Xtianity without the Incarnation

nyudnik

Banned
The two pillars of Christianity are that Jesus was the Messiah and that he was the Incarnation & Corporification of the Deity.

WI the latter was rejected by even by the newly won-over Romans as not being in consonance with the Old Testament and Judaism?

Could a Christianity without this less radical premise (ie it became a form of "Judaism-Lite" cf a Shabattean-Frankist Messianic-Wake type movement, with little or no observance of the OT's commandments required from gentiles apart from the Ten) still have flourished in the world and with what result?
 
Actually, the divinity of Jesus was (and remains) hard to swallow for many Christians.
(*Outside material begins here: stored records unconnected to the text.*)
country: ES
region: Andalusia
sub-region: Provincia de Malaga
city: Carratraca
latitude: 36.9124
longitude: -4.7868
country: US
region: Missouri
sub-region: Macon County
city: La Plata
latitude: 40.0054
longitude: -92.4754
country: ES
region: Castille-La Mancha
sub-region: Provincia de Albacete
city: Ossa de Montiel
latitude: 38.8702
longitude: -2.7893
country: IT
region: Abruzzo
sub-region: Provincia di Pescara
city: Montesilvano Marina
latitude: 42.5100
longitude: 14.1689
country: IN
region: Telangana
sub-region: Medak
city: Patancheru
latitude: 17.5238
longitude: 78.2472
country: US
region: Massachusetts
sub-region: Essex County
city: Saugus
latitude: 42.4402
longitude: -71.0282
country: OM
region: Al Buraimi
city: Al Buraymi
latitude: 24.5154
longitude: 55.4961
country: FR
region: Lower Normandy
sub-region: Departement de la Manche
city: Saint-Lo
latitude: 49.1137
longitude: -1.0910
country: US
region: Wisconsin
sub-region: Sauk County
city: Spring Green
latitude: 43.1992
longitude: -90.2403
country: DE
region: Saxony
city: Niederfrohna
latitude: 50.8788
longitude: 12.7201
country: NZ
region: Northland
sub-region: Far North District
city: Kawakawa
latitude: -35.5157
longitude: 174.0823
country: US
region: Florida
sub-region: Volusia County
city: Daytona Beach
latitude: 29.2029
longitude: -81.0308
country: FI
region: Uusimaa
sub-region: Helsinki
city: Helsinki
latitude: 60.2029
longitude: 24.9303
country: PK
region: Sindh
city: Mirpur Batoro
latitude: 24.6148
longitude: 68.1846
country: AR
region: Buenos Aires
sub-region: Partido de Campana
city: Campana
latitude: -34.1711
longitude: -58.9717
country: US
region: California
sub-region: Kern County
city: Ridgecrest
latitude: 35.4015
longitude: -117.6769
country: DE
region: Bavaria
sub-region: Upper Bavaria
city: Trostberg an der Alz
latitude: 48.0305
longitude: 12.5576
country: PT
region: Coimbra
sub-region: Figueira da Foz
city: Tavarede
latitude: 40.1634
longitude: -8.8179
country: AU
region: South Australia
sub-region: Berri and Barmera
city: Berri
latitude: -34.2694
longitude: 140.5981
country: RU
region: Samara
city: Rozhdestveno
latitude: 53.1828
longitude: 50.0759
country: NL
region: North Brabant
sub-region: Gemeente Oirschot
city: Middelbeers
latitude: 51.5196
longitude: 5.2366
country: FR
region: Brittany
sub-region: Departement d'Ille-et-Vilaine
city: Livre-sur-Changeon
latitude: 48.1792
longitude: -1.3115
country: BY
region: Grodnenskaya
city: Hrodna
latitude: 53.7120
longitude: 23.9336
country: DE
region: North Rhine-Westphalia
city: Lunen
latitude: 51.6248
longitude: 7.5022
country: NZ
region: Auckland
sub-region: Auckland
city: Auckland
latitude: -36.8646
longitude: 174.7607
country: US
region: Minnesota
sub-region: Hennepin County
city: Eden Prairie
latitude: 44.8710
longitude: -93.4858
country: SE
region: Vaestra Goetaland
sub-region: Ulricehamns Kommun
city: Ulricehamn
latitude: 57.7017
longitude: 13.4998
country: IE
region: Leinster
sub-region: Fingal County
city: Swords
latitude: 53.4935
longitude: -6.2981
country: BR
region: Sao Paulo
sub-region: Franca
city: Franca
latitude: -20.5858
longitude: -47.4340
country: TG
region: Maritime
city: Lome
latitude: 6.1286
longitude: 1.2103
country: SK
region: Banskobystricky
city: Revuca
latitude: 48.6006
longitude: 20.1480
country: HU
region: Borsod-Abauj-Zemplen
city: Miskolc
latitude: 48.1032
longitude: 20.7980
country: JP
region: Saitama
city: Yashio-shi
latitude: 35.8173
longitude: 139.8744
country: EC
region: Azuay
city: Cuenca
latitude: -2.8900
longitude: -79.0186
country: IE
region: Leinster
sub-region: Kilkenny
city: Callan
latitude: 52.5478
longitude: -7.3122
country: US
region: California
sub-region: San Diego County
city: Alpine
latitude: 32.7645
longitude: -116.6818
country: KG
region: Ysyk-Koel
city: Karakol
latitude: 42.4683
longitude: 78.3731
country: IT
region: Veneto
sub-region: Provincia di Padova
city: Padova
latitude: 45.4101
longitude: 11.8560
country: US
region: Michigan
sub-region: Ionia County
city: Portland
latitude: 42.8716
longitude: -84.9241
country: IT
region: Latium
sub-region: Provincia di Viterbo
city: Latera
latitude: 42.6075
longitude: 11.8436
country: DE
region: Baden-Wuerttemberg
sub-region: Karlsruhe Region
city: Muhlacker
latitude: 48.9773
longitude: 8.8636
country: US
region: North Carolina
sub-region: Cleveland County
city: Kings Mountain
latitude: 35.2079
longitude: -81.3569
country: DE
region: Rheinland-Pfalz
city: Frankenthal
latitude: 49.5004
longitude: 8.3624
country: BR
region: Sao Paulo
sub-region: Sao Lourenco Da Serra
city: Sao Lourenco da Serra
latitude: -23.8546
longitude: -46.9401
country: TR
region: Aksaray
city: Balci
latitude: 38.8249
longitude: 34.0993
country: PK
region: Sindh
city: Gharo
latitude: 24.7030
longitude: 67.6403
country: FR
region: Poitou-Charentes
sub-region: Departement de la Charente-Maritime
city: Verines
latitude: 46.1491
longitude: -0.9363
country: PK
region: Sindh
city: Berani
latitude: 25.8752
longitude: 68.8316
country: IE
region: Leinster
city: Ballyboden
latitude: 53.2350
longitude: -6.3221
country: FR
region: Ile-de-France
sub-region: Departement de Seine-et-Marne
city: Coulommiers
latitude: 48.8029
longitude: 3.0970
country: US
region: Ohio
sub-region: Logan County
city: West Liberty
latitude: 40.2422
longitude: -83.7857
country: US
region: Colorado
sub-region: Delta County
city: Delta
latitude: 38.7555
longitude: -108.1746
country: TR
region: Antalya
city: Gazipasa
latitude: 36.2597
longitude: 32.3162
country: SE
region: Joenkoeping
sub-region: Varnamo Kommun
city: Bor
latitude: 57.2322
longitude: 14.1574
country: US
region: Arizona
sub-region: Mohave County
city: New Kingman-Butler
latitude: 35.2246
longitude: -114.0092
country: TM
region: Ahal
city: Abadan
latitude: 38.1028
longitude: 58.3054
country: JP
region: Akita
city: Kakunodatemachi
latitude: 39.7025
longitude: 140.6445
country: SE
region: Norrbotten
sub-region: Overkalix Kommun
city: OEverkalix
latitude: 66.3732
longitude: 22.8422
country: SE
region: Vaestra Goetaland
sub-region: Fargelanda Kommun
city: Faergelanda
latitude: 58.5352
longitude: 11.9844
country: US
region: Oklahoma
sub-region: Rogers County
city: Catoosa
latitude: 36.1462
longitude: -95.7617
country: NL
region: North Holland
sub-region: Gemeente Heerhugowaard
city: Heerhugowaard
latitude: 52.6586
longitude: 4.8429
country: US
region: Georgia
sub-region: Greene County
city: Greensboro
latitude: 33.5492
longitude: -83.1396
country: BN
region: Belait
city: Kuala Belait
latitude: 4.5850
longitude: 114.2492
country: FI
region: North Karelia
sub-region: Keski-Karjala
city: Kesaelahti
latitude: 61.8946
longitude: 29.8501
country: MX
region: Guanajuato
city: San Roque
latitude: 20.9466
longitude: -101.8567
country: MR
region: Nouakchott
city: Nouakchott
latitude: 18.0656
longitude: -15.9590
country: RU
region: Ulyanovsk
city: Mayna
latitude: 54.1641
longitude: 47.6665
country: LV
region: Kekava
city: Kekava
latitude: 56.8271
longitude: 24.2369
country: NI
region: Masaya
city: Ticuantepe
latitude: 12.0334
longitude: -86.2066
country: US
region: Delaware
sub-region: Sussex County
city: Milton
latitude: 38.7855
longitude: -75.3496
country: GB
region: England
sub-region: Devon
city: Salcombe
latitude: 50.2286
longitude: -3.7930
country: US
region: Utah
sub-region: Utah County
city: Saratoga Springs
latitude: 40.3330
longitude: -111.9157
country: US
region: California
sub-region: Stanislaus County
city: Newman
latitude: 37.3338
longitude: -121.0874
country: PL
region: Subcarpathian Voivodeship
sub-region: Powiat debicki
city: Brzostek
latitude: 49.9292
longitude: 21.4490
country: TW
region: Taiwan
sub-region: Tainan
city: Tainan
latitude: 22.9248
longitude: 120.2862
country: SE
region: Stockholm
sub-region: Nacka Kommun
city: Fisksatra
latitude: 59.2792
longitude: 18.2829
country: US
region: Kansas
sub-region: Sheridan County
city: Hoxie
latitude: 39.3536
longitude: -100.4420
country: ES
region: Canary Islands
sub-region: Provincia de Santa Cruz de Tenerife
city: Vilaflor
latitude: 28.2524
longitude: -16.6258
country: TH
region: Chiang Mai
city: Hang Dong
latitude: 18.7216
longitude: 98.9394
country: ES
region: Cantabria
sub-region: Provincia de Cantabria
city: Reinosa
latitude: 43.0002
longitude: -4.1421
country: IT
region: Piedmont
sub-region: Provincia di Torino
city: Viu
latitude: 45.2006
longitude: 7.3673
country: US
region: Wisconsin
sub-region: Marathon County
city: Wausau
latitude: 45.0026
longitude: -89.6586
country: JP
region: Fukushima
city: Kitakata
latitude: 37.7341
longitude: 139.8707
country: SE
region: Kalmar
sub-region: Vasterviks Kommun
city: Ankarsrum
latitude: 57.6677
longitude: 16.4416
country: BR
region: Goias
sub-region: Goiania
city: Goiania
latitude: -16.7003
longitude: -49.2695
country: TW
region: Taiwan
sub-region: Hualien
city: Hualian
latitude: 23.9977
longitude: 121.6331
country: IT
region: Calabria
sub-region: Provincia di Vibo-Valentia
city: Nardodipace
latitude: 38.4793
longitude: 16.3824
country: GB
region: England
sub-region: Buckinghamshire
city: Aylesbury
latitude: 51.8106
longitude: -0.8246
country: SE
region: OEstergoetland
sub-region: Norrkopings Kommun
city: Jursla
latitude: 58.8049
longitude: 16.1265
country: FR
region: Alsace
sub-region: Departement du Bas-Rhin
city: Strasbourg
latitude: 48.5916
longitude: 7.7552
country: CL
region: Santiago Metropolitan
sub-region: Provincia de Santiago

There have always bee movements that, to some extent, reduced or denied it (Arianism, Adoptionism and their various related -isms). I see no reason why a Christian church embracing the view that Jesus was the adopted (rather than literal) son of god, the expected Messiah, or the last prophet, could not flourish.

In my circle of acquaintances, that is what most Christians actually believe, BTW.
 
Isn't it also true that Jesus (in the bible) never explicitly calls himself "son of God"? "son of man", yes, but that's way different...
 

Leo Caesius

Banned
The title is used alot in the Septuagint as a poetic variant for "man." Contrary to the Gospels, however, it never appears with the article in the Septuagint, whereas it is always definite in the New Testament. A possible, Aramaic, equivalent to the Greek ho huios tou anthropou, "the son of man" is barnasha, which means "person, human being." Strangely, however, this form does not appear in any of the surviving Aramaic versions of the Bible (I'm thinking specifically of the Pshitta). Instead, breh d-nasha appears (quite literally "the son of man," not simply "person"), suggesting that the suriving Aramaic accounts are derived from Greek, and that they didn't know what to do with the title, either.
 
Leo,

In Daniel (I think), the Bible talks about "one like a son of man" who is given a universal, everlasting kingdom by Jehovah God and all humanity will either "serve" or "worship" him (the NIV says "worship" but some other versions say "serve").

Did "Son of Man" become a messianic title after Daniel was written, or just after Christ used it to describe Himself?
 

Leo Caesius

Banned
That's the title in question. No one really knows what to do with it. In Daniel, it is indefinite (without the article) whereas it is definite throughout the NT. That suggests to me very strongly that the term in Daniel refers to the Aramaic expression barnasha "human being" (eg. simply "one like a human being"). However, there is some debate over the composition of Daniel and whether this term (barnasha) was current at the time.

The term is used for the Prophet Ezechiel more than 90 times. By the time of Christ, it is uncertain whether or not it was widely known as a messianic title; from what I understand, its first use as such (beyond that one passage in Daniel) is in the apocryphal Book of Enoch.